Exercise material Start Marker

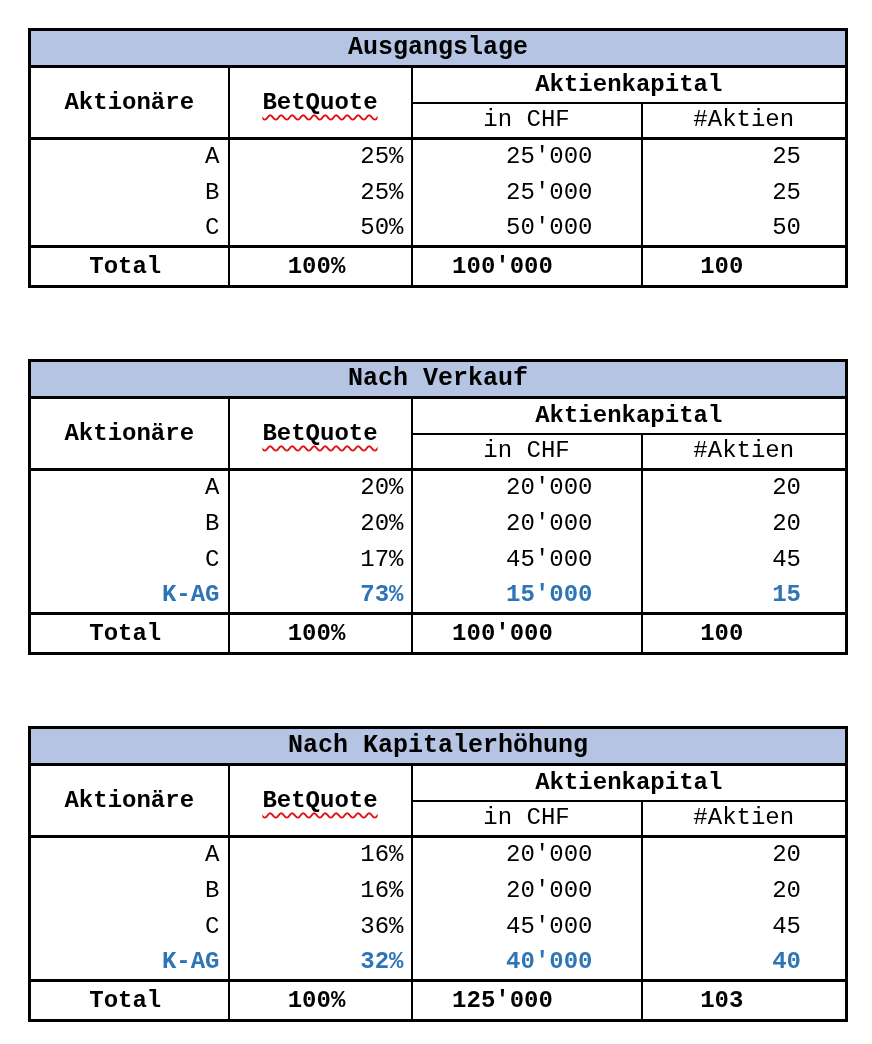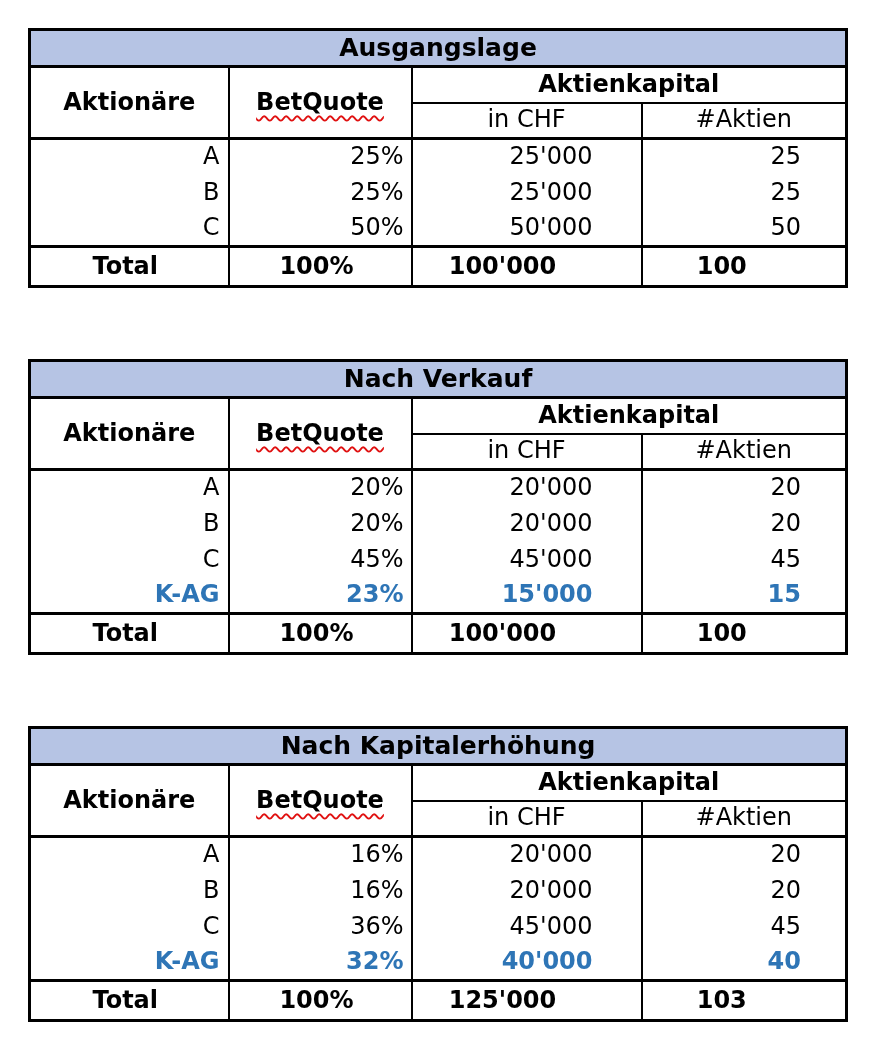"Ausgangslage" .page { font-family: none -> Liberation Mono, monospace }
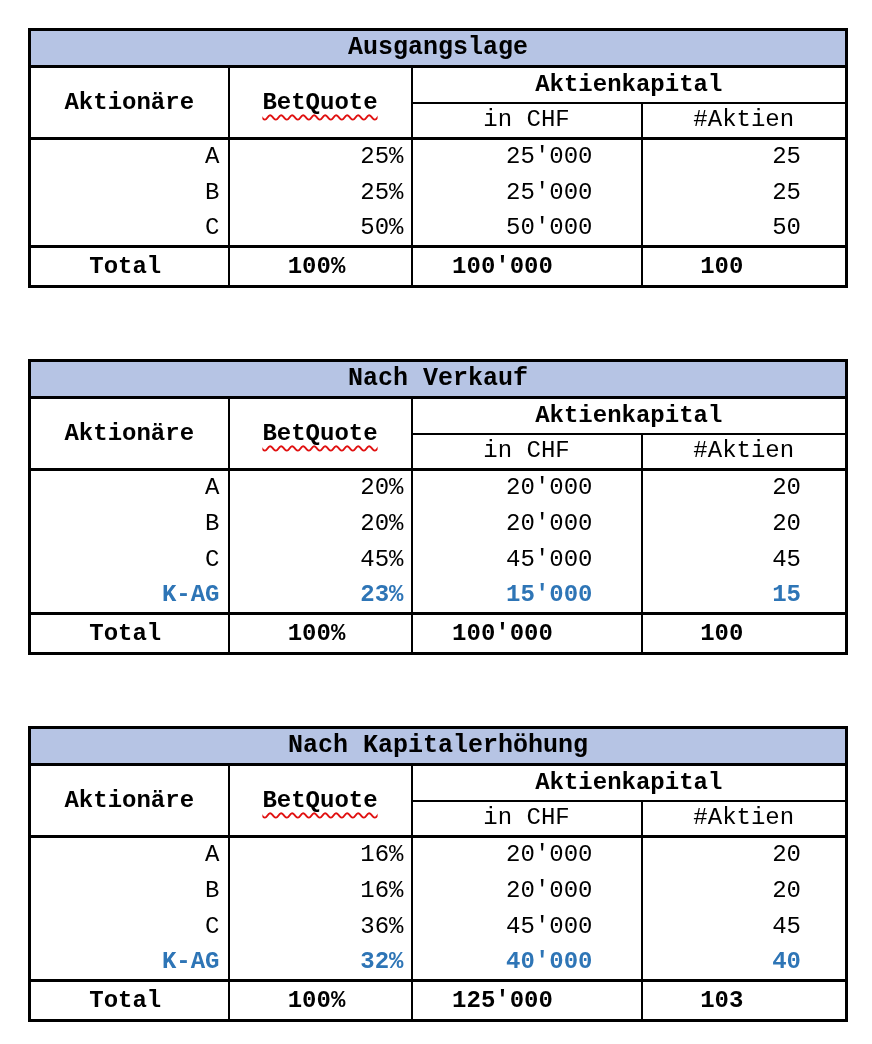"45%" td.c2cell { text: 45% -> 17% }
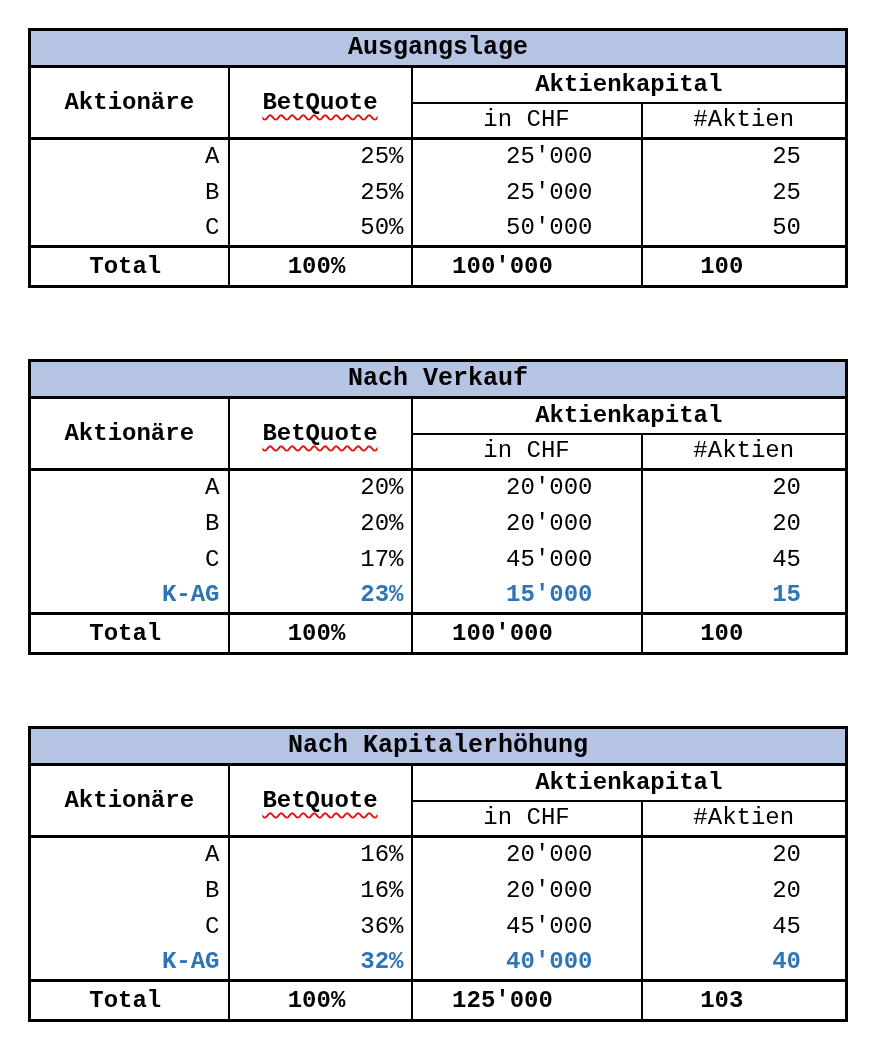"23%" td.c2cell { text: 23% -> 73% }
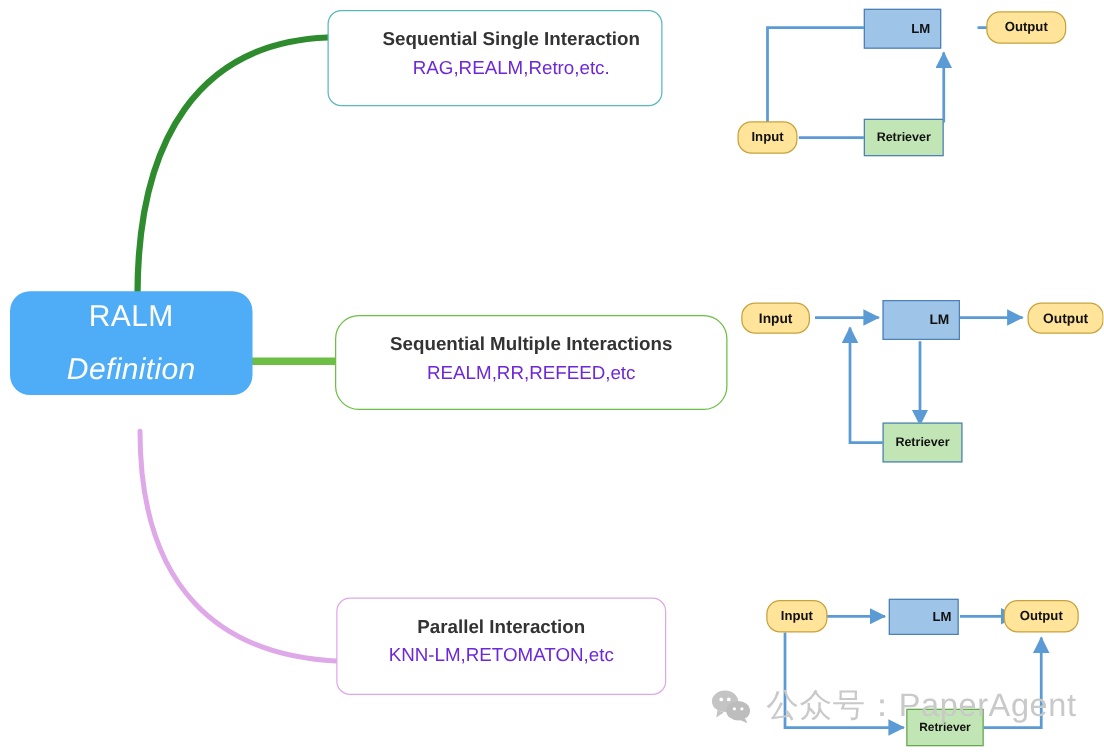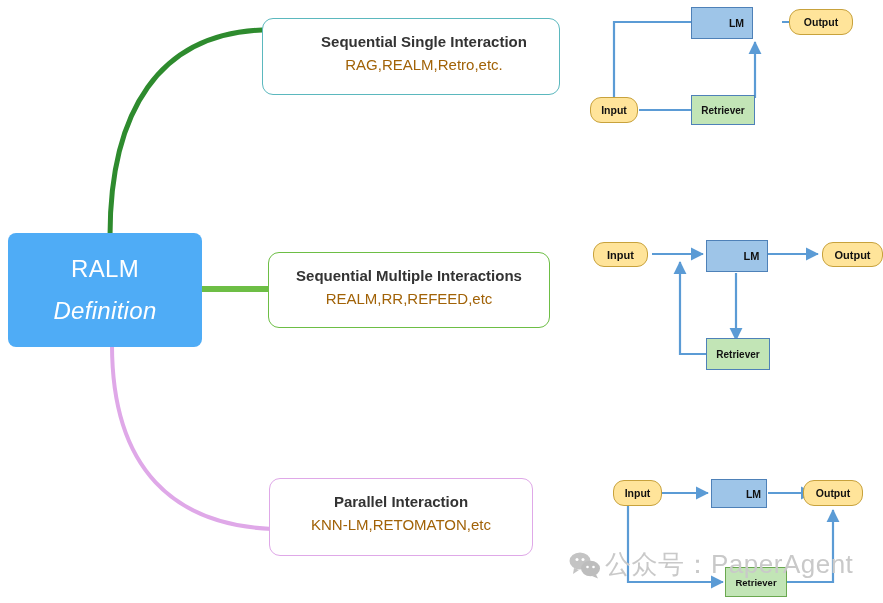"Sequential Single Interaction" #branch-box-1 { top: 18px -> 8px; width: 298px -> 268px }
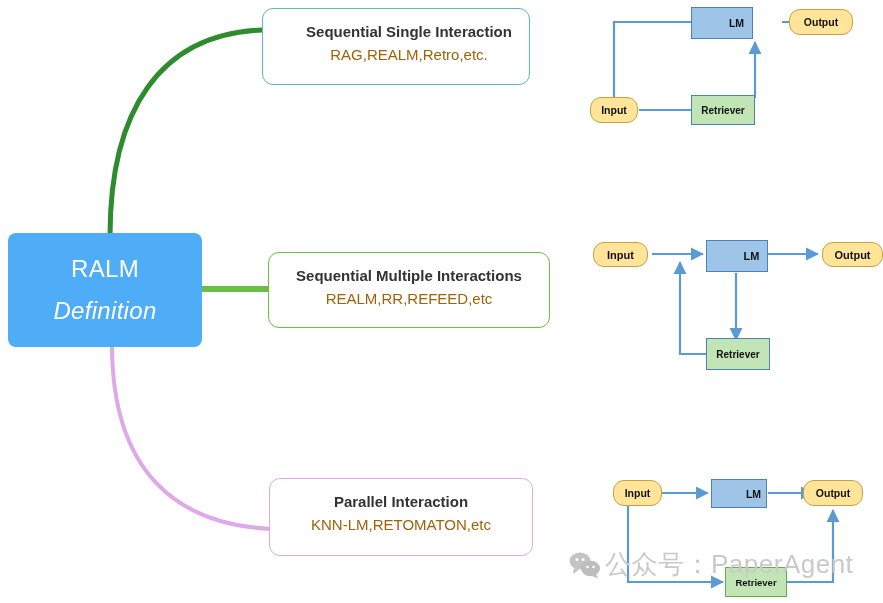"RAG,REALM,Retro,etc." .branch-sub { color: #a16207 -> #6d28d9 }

Exercise material End Marker

- What you need to do: With the pictures set aside, return each line of the listing exactly as given.

- Answer:
"Ausgangslage" .page { font-family: none -> Liberation Mono, monospace }
"45%" td.c2cell { text: 45% -> 17% }
"23%" td.c2cell { text: 23% -> 73% }
"Sequential Single Interaction" #branch-box-1 { top: 18px -> 8px; width: 298px -> 268px }
"RAG,REALM,Retro,etc." .branch-sub { color: #a16207 -> #6d28d9 }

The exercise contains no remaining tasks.